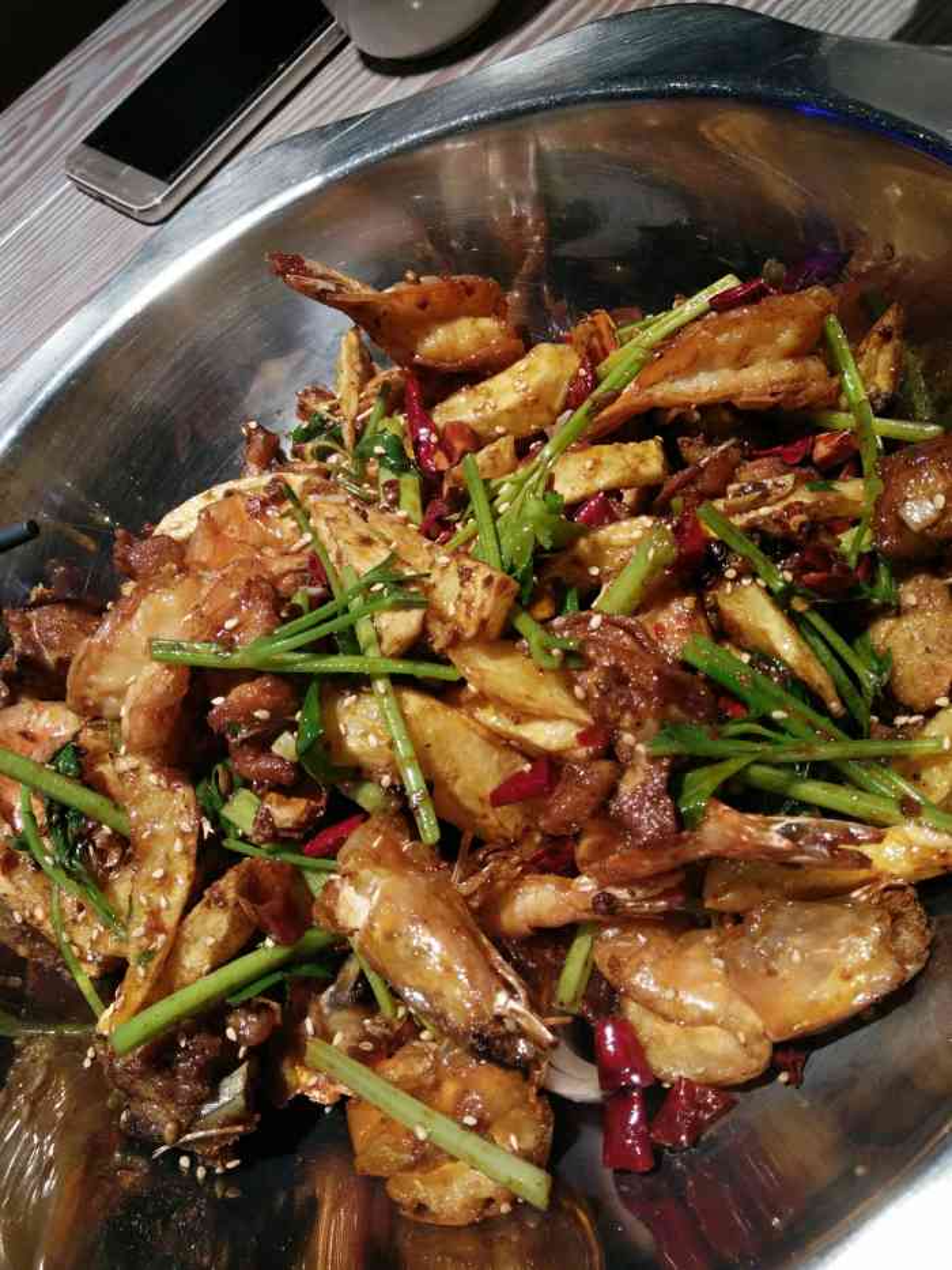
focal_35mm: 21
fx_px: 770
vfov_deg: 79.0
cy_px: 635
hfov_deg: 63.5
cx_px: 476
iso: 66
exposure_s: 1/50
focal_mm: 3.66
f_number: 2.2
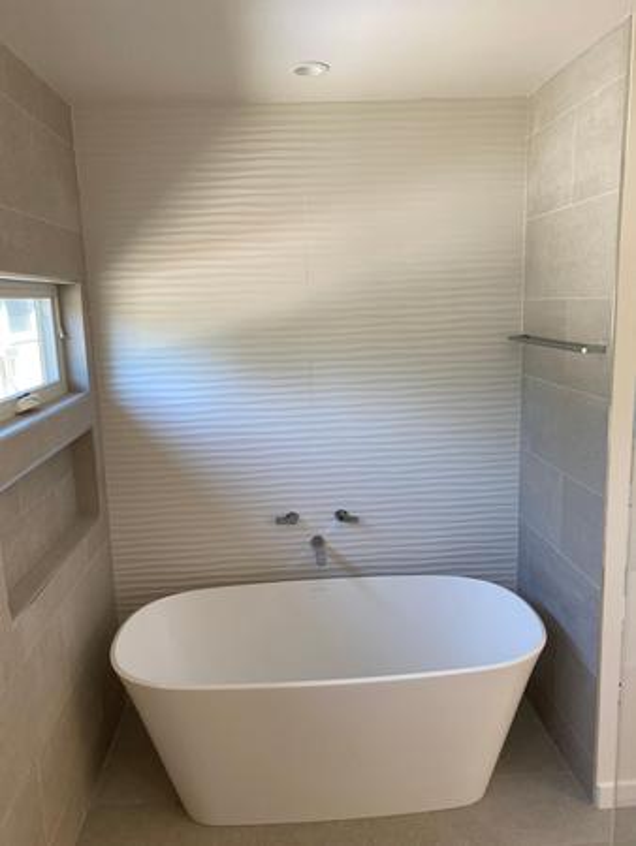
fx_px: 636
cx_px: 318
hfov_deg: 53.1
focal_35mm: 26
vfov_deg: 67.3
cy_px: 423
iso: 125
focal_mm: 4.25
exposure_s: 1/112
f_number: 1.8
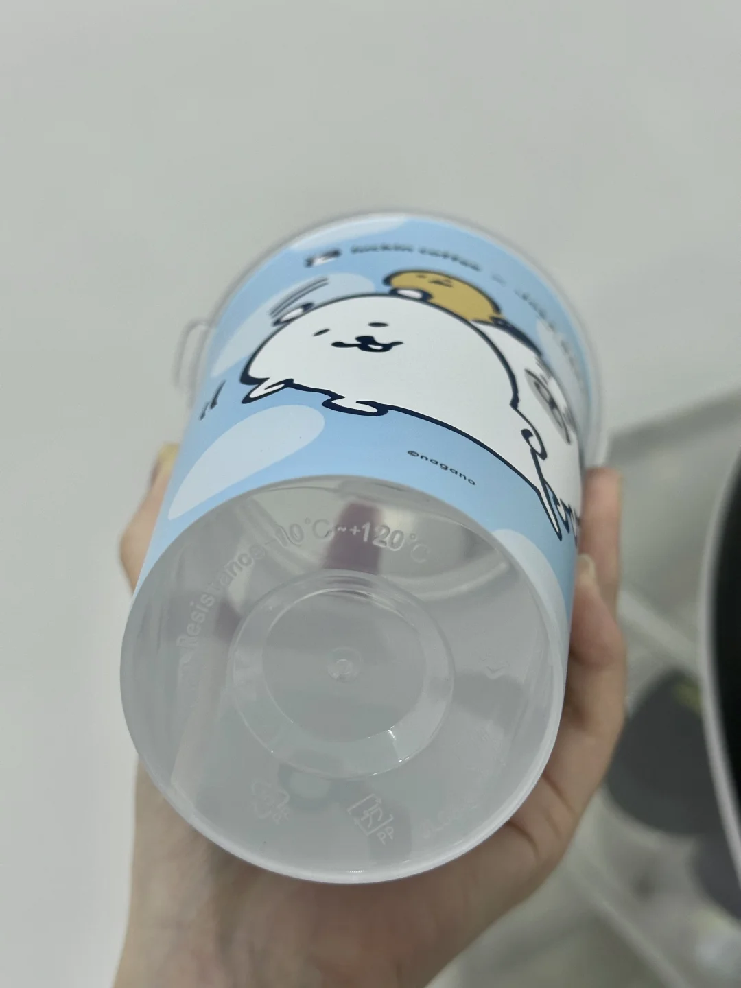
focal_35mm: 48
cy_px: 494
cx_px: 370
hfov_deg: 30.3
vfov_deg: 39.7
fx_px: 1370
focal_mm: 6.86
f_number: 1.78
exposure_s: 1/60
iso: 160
* * *
Work to be completed:
Print again, word for word, every line from the line with "f_number: 1.8" to the final line of the records, inclusive; skip the pictures.

Your response:
f_number: 1.8
focal_35mm: 48
cy_px: 494
cx_px: 370
hfov_deg: 30.3
vfov_deg: 39.7
fx_px: 1370
focal_mm: 6.86
f_number: 1.78
exposure_s: 1/60
iso: 160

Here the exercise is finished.